Action item: In the passage on the array antenna, what material serves as both the array material and the ground plane?

The present invention relates to a low cost, reduced loss array antenna for use at rf, microwave and millimeter wave frequencies. The present invention has the advantage of high manufacturability at low cost, using the desired materials of copper as the array material as well as the ground plane. The array is readily manufactured by the use of an adhesive material which bonds the copper to the PMP in large scale. The material used as the adhesive not only provides a reliable bonding of the copper to the PMP, but also provides a relatively thin layer of high dielectric constant material which has performance advantages described herein. First of all, the PMP material as the dielectric substrate enables manufacture of a low cost array antenna when compared to other materials of low permittivity, for example teflon. The material is homogeneous, so it does not suffer from the ill advantages of localized impedance discontinuities. Furthermore, the use of the low permittivity materials enables the reduction of surface wave effects as is described above. Additionally, the adhesive material having a higher dielectric constant results in a transmission line which reduces feeder discontinuity radiation at the discontinuities of the feeder line on the individual patches of the array antenna. The electromagnetic radiation which normally would have been dissipated at the discontinuity is reduced by the high dielectric material adhesive and while the remainder ultimately is radiated at the patch. This follows from analysis of boundary value conditions of electromagnetic radiation traveling in a waveguide. The resultant PMP-based product is a low cost array antenna having gain characteristics which are higher when compared to an identical array with multiple discountinuities, constructed upon other low permittivity material that are typically used as the dielectric substrate alone.

Supplied entries:

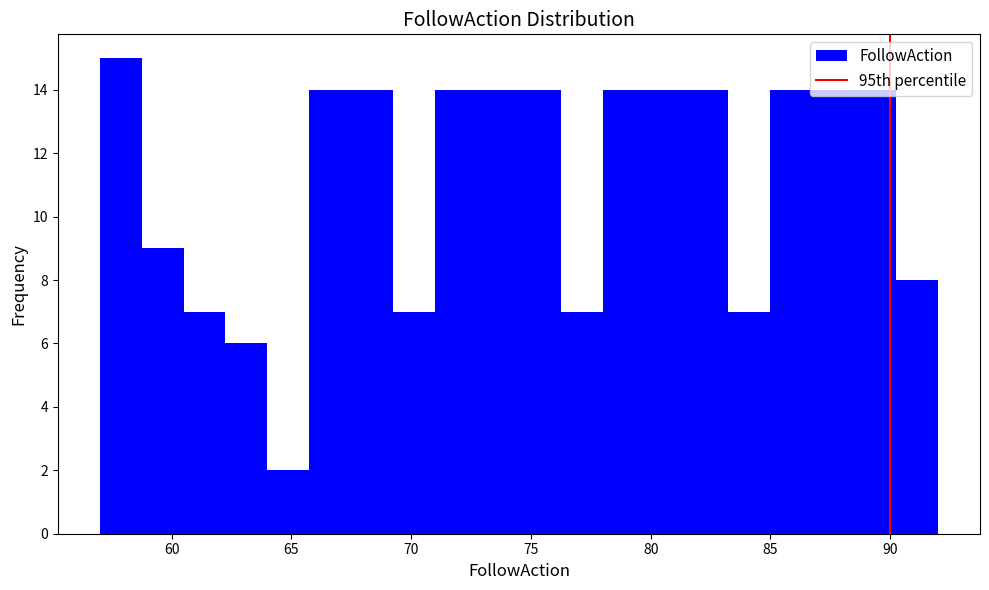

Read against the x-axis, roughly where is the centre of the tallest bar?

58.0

==

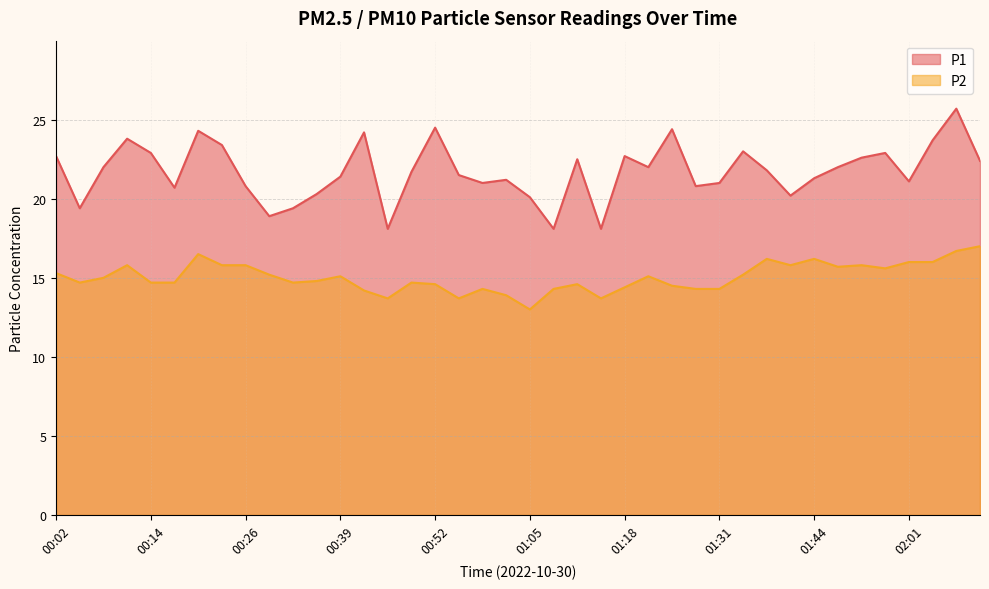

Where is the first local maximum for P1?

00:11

Output of the task: Copper.